[Records for the task Boundary: Start]

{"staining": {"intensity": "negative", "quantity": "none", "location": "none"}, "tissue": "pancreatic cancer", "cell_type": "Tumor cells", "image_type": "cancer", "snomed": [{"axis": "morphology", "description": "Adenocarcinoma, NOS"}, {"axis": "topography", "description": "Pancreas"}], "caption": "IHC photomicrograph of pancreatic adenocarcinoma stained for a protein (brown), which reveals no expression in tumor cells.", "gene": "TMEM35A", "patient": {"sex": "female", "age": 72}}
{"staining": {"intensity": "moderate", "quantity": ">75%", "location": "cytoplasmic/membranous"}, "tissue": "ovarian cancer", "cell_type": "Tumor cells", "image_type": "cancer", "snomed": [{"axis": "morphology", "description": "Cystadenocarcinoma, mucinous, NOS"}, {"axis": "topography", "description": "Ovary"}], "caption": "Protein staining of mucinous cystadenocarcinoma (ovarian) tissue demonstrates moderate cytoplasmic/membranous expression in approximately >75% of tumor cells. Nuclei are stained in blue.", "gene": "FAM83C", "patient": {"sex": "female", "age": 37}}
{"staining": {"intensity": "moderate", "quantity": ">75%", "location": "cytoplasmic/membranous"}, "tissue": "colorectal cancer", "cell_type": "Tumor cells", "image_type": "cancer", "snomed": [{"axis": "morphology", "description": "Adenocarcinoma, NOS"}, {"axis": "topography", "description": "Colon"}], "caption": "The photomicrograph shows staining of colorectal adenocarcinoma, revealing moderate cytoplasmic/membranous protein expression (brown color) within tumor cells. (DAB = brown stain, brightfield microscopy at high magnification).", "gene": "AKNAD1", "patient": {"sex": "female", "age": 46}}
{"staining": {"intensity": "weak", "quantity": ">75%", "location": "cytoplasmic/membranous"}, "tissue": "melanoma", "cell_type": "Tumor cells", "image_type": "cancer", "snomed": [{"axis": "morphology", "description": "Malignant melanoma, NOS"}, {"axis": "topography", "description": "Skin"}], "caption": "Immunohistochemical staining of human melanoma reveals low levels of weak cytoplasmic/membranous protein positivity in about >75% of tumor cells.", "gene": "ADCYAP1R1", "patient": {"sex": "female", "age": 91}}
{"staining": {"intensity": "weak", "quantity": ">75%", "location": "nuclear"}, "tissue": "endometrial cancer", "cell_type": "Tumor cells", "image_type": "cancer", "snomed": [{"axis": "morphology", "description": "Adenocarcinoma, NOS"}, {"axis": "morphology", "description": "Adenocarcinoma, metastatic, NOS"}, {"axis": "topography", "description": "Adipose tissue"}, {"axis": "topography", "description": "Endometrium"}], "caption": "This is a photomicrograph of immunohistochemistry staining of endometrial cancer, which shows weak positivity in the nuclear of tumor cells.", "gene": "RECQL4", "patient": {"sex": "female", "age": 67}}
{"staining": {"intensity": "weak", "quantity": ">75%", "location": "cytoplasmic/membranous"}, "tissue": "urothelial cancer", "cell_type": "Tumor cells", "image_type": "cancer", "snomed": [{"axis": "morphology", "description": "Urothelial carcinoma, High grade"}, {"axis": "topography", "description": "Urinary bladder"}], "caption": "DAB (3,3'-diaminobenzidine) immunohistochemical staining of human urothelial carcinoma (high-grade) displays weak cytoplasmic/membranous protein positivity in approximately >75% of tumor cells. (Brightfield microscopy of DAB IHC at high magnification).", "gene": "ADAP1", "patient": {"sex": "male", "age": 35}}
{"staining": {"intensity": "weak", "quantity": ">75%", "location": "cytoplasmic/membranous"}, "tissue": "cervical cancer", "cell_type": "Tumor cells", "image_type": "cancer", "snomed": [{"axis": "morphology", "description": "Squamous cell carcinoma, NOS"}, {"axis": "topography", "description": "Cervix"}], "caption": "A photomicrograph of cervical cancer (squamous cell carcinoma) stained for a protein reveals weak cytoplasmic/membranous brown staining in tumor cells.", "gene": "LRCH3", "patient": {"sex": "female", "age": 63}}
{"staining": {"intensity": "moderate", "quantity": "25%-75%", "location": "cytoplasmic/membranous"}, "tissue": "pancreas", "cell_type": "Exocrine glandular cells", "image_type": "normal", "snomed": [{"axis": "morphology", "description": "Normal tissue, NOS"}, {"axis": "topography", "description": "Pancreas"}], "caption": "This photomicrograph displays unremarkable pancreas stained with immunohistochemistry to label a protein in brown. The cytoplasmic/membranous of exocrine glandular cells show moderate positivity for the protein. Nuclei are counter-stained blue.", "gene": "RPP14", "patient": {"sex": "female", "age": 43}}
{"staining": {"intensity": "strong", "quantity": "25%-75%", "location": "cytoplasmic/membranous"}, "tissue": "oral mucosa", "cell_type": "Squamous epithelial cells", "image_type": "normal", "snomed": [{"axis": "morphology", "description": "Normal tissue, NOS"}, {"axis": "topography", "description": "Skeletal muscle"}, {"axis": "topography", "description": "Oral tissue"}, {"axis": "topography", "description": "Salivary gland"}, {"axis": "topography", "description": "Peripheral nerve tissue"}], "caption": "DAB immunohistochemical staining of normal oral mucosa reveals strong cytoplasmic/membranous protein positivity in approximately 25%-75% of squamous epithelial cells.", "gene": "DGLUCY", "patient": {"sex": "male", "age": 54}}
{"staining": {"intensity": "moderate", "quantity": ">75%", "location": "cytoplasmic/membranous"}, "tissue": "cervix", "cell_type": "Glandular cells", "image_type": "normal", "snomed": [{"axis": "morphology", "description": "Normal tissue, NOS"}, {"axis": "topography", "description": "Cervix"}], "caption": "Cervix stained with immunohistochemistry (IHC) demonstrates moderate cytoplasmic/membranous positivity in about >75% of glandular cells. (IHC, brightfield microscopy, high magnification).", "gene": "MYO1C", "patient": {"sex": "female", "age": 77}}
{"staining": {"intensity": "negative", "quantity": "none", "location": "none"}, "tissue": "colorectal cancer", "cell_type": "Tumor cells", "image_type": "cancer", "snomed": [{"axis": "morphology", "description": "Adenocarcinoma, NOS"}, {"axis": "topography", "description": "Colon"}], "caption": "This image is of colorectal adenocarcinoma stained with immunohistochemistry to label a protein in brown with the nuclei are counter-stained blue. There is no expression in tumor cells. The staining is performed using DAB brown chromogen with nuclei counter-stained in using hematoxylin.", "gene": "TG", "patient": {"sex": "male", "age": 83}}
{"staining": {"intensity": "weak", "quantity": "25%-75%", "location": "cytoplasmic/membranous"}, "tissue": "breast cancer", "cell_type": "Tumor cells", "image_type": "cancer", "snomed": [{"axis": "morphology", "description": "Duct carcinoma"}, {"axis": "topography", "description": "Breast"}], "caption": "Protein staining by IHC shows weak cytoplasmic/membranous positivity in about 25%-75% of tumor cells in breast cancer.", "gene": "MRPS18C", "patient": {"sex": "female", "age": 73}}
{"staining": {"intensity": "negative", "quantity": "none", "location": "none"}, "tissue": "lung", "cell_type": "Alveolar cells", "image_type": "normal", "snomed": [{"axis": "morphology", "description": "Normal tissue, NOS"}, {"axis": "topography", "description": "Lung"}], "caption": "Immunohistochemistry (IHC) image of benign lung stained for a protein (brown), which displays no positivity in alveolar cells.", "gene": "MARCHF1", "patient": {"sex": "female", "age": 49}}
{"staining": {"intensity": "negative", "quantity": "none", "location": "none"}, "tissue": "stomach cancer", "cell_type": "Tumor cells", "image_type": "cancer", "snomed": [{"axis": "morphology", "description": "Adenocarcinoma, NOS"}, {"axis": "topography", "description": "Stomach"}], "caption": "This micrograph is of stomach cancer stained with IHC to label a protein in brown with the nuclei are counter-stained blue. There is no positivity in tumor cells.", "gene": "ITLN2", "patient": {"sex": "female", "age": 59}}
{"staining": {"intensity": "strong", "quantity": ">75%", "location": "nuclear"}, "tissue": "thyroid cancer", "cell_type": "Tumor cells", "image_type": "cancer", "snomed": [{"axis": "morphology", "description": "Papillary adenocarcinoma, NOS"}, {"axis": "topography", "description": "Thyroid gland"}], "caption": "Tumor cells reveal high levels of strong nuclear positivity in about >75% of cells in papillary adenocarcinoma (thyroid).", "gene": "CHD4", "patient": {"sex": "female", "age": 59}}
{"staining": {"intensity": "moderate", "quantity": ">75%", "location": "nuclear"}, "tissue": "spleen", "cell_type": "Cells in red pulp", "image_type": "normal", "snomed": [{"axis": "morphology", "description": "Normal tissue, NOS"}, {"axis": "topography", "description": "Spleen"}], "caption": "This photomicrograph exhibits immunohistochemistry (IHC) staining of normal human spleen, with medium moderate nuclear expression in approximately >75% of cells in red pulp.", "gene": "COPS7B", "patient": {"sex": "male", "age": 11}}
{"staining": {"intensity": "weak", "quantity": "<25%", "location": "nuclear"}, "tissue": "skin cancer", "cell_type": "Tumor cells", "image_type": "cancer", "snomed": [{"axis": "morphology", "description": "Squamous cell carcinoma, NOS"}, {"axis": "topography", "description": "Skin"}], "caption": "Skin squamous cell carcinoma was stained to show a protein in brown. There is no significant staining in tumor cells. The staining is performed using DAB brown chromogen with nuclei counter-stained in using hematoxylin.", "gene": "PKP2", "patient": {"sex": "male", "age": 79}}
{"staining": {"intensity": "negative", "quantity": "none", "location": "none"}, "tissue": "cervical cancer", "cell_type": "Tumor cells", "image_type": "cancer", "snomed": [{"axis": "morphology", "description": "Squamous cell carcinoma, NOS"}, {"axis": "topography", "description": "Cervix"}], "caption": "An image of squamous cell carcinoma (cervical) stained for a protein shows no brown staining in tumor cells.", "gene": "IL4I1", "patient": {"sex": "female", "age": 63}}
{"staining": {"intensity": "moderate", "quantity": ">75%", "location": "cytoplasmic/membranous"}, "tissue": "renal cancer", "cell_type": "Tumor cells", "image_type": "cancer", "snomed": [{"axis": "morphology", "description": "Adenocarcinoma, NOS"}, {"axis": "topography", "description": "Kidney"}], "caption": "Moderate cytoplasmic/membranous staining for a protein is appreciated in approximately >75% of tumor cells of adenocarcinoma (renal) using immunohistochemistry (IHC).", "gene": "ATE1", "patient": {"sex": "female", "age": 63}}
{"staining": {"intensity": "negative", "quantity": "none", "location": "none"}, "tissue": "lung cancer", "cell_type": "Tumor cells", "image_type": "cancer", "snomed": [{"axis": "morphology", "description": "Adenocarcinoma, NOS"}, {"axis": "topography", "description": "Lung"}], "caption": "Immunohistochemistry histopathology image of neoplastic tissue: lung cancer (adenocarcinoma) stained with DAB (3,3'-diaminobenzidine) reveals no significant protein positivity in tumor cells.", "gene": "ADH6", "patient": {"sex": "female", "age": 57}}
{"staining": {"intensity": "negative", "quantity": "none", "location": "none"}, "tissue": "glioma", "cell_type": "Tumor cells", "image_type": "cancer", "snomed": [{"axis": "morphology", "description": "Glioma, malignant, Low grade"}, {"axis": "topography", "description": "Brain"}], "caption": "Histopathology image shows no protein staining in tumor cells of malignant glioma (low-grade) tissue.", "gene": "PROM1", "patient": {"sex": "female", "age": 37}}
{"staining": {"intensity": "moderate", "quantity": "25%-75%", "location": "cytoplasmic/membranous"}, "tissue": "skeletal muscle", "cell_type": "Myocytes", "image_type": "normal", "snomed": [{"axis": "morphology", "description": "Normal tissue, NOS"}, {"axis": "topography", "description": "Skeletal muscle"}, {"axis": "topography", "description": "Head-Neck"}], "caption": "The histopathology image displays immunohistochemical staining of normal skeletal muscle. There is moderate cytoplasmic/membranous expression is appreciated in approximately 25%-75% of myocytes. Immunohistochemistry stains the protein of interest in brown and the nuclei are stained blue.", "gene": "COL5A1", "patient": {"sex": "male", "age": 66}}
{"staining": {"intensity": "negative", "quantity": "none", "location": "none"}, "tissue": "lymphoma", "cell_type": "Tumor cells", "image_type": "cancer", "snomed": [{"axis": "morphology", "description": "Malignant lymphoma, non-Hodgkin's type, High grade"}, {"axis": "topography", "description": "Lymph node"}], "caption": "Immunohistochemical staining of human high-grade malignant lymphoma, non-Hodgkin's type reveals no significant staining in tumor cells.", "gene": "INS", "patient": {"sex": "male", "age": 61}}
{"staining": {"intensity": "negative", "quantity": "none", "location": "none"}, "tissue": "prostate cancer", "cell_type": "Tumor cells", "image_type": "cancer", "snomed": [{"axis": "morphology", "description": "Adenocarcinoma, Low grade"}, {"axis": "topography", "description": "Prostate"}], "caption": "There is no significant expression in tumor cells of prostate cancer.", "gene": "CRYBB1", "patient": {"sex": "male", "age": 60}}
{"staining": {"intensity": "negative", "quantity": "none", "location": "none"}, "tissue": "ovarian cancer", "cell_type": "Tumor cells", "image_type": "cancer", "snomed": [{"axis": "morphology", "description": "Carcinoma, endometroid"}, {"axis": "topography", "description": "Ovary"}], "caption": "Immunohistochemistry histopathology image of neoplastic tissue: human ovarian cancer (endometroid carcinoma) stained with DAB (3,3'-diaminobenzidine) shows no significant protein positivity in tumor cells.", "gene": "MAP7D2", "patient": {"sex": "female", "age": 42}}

[Records for the task Boundary: End]

Only the lines above from the line containing "photomicrograph of cervical" through the line containing "photomicrograph displays unremarkable" should be retyped, exactly and with both ends included.

{"staining": {"intensity": "weak", "quantity": ">75%", "location": "cytoplasmic/membranous"}, "tissue": "cervical cancer", "cell_type": "Tumor cells", "image_type": "cancer", "snomed": [{"axis": "morphology", "description": "Squamous cell carcinoma, NOS"}, {"axis": "topography", "description": "Cervix"}], "caption": "A photomicrograph of cervical cancer (squamous cell carcinoma) stained for a protein reveals weak cytoplasmic/membranous brown staining in tumor cells.", "gene": "LRCH3", "patient": {"sex": "female", "age": 63}}
{"staining": {"intensity": "moderate", "quantity": "25%-75%", "location": "cytoplasmic/membranous"}, "tissue": "pancreas", "cell_type": "Exocrine glandular cells", "image_type": "normal", "snomed": [{"axis": "morphology", "description": "Normal tissue, NOS"}, {"axis": "topography", "description": "Pancreas"}], "caption": "This photomicrograph displays unremarkable pancreas stained with immunohistochemistry to label a protein in brown. The cytoplasmic/membranous of exocrine glandular cells show moderate positivity for the protein. Nuclei are counter-stained blue.", "gene": "RPP14", "patient": {"sex": "female", "age": 43}}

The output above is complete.